Sunday, February 14, 2016

HIV contains copycat protein

HIV is a smart virus. It is also a copycat. It is smart because it actively evades detection so that it can cause AIDS by hijacking the body's immune cells. 
Researchers have deciphered how a small protein made by the Human Immunodeficiency Virus (HIV) that causes AIDS manipulates human genes to further its deadly agenda. 
Scientists have  long known that HIV  transforms ing them into HIV factories and killing other immune cells that normally fight disease. HIV also hides in cells and continues to undermine the host's immune system despite antiretroviral therapy that has improved the outlook of those with AIDS.
The findings, published in the online journal eLife, could aid in the search for new or improved treatments for patients with AIDS, or to the development of preventive strategies.
"We have identified the molecular mechanisms by which the Tat protein made by HIV interacts with the host cell to activate or repress several hundred human genes," said Dr. Iván D'Orso, Assistant Professor of Microbiology at UT Southwestern and senior author of the study. "The findings clearly suggest that blocking Tat activity may be of therapeutic value to HIV patients."
It has long been known that HIV causes AIDS by hijacking the body's immune cells, transforming them into HIV factories and killing other immune cells that normally fight disease. HIV also hides in cells and continues to undermine the host's immune system despite antiretroviral therapy that has improved the outlook of those with AIDS.
The latest data from the Centers for Disease Control and Prevention (CDC), in 2012, estimated 1.2 million Americans were living with HIV, including 156,300 whose infections had not been diagnosed. About 50,000 people in the U.S. are newly infected with HIV annually, the CDC projects. In 2013, the CDC estimated that over 26,000 Americans had the advanced form of HIV infection, AIDS.

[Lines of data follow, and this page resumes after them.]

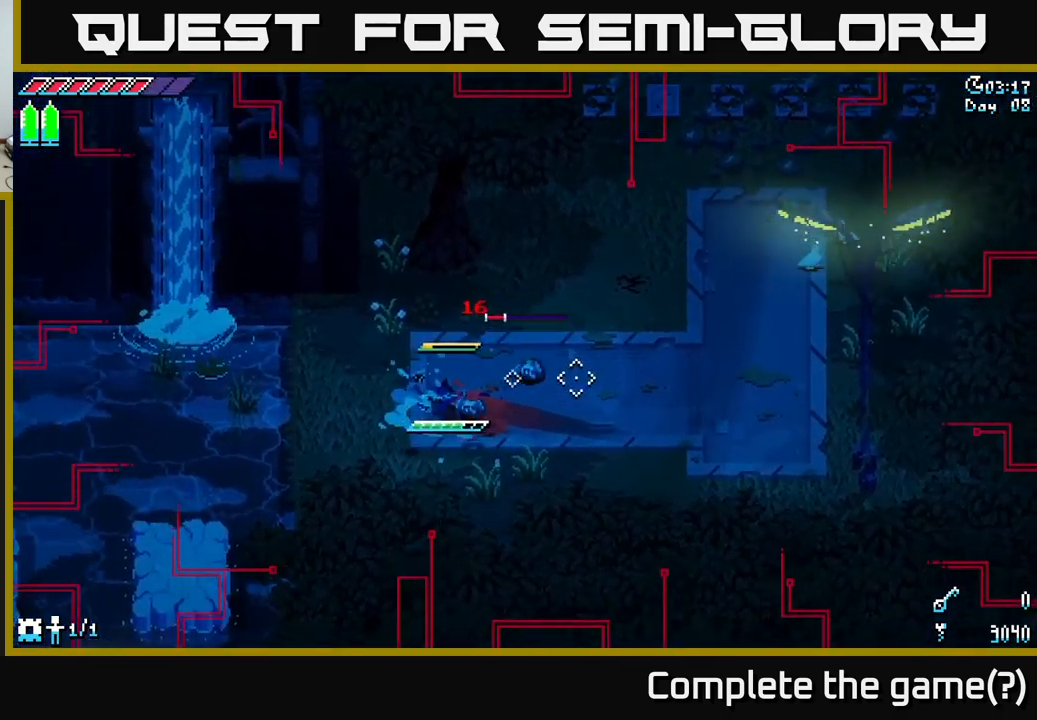
{"buttons": [], "left_stick": "right", "right_stick": "center", "events": [[33, "R2", "down"], [133, "R2", "up"], [216, "left_stick", "down"], [283, "left_stick", "center"], [383, "left_stick", "right"]]}
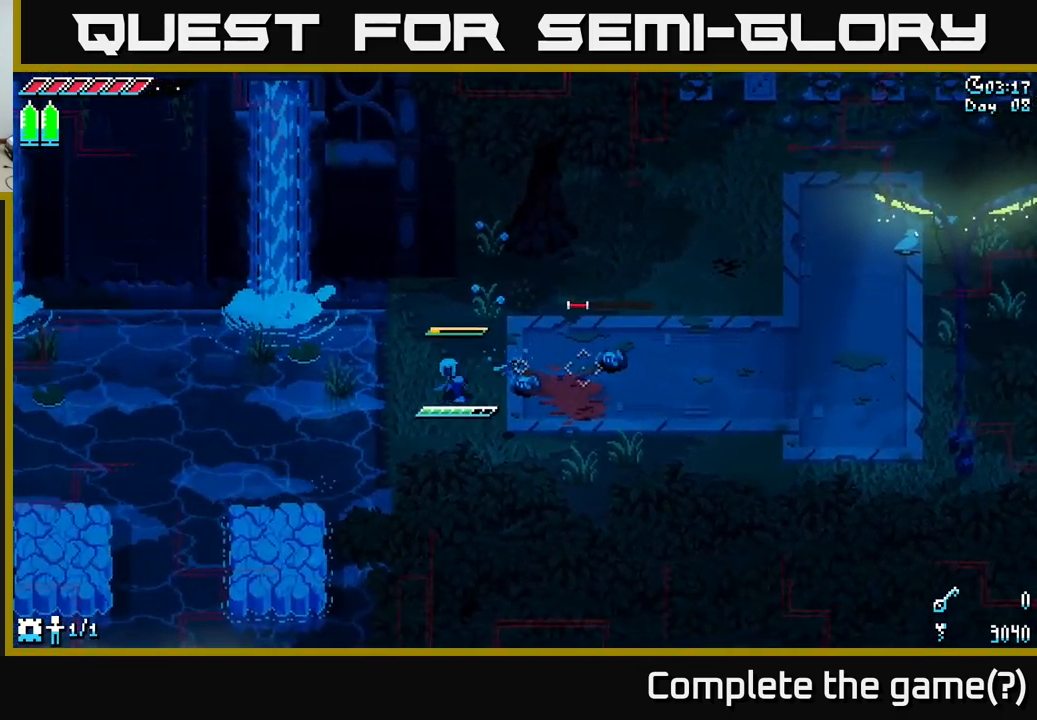
{"buttons": [], "left_stick": "right", "right_stick": "center", "events": [[33, "R2", "down"], [100, "R2", "up"], [283, "R2", "down"], [366, "R2", "up"]]}
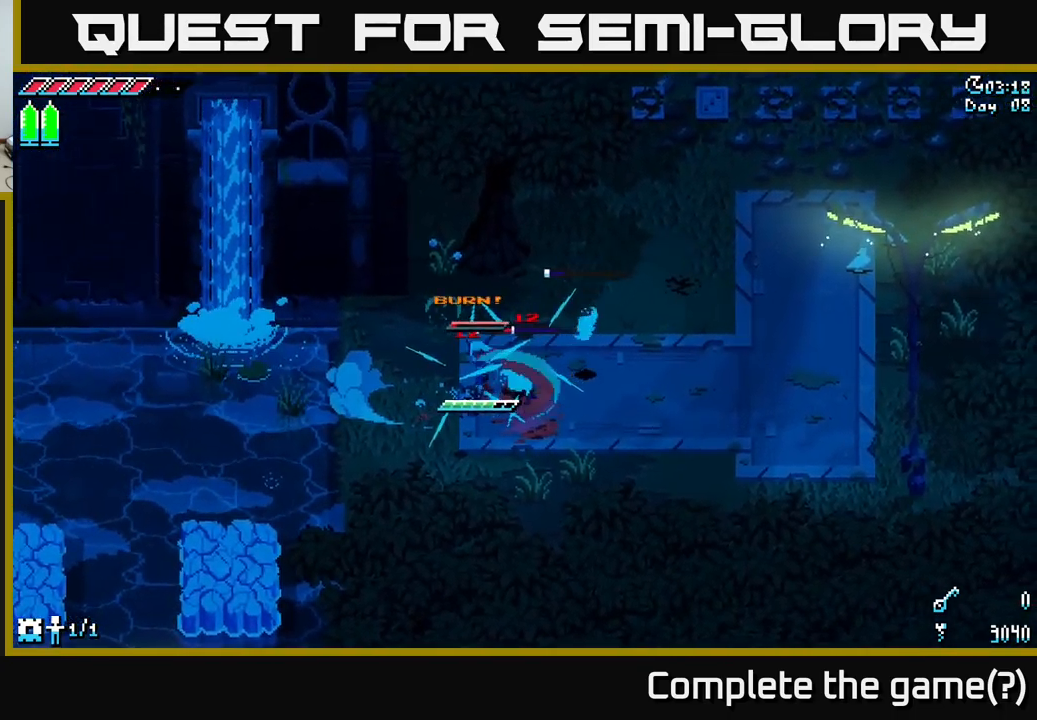
{"buttons": [], "left_stick": "right", "right_stick": "center", "events": [[316, "R2", "down"], [316, "left_stick", "up-right"], [416, "R2", "up"], [466, "left_stick", "right"]]}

Like all retroviruses, HIV has very few genes of its own and must take over the host's cellular machinery in order to propagate and spread throughout the body. Although the broad aspects of that cellular hijacking were known, the nuances remain to be explored, Dr. D'Orso said.
"We observed that HIV methodically and precisely manipulates the host's genes and cellular machinery. We also observed that HIV rewires cellular defensive pathways to benefit survival of the virus," he added.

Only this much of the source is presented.